This is a story about a co-worker of a friend of a friend. She went to a party on July 4, the one big summer holiday in the United States, and felt slightly ill by the time the fireworks rolled around. She woke up the next morning feeling very queasy. She missed work that day, and the next day too.
The cause of illness, everyone suspects, was the hot dogs. It was not that the hot dogs were improperly made or improperly cooked. It was that she was no longer used to eating them.
Hot dogs are still considered an all-American food, but they aren’t seen nearly as often as in the past. Five or ten years ago, they started on the transition from an everyday food to a festival food. By now, most people don’t eat them at all on any other day of the year except the 4th of July.
That can be a problem if your memory says you eat hot dogs all the time, but your gut protests that you haven’t eaten them since the last 4th of July. When foods make the transition from regular to occasional to festival, it’s to be expected that you might lose some of your digestive tolerance for them — and this is especially likely for a food whose origins are as unspeakable as those of hot dogs. When you get a hot dog at a summer festival, you don’t know and wouldn’t want to ask what parts of what animals are included. The contents of that pink tube could be any combination of virtually any parts of cattle, pigs, turkeys, chickens, texturized soy protein, and factory-processed soft cheese. It’s a food you can learn to tolerate, but it’s not obvious that you’ll get along with it if you’re eating for the first time, or the first time in ages.

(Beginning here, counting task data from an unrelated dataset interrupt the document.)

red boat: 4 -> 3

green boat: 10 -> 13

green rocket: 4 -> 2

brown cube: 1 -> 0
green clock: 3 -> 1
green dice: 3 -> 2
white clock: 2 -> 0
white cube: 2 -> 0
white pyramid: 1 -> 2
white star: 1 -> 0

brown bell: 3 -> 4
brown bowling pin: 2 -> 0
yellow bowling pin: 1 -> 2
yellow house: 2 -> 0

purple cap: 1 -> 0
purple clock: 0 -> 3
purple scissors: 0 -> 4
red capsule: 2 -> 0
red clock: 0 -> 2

When you adjust your eating habits, it can take some time for your thinking to catch up. I first found this out with mayonnaise, a food I was forced to give up because of a soybean oil allergy. A couple of years later when soy-free versions of mayonnaise became available I found that I could take them only in very small amounts. I had fallen out of the mayonnaise habit. I used so little of it I ended up throwing most of it away, and eventually I realized I should stop buying it. Other people in recent years have had similar experiences with factory beer. They used to drink it almost every day, so it’s hard to imagine that they’ve lost their stomach for it, but then when they try it again, perhaps on the 4th of July, they find it a hard brew to swallow.
There is a broad movement in the United States, particularly in the coastal regions, toward better food. This also means that lesser food items are being left behind, one by one, often fading away without anyone noticing. If you realize you are facing a food that you haven’t eaten in a year or more, it is only prudent to be as skeptical of it as you would be of a food you have never eaten. Try it in moderation and see how you do. Or, if it is one of those foods that comes with a story you wouldn’t want to hear, perhaps you might skip it entirely.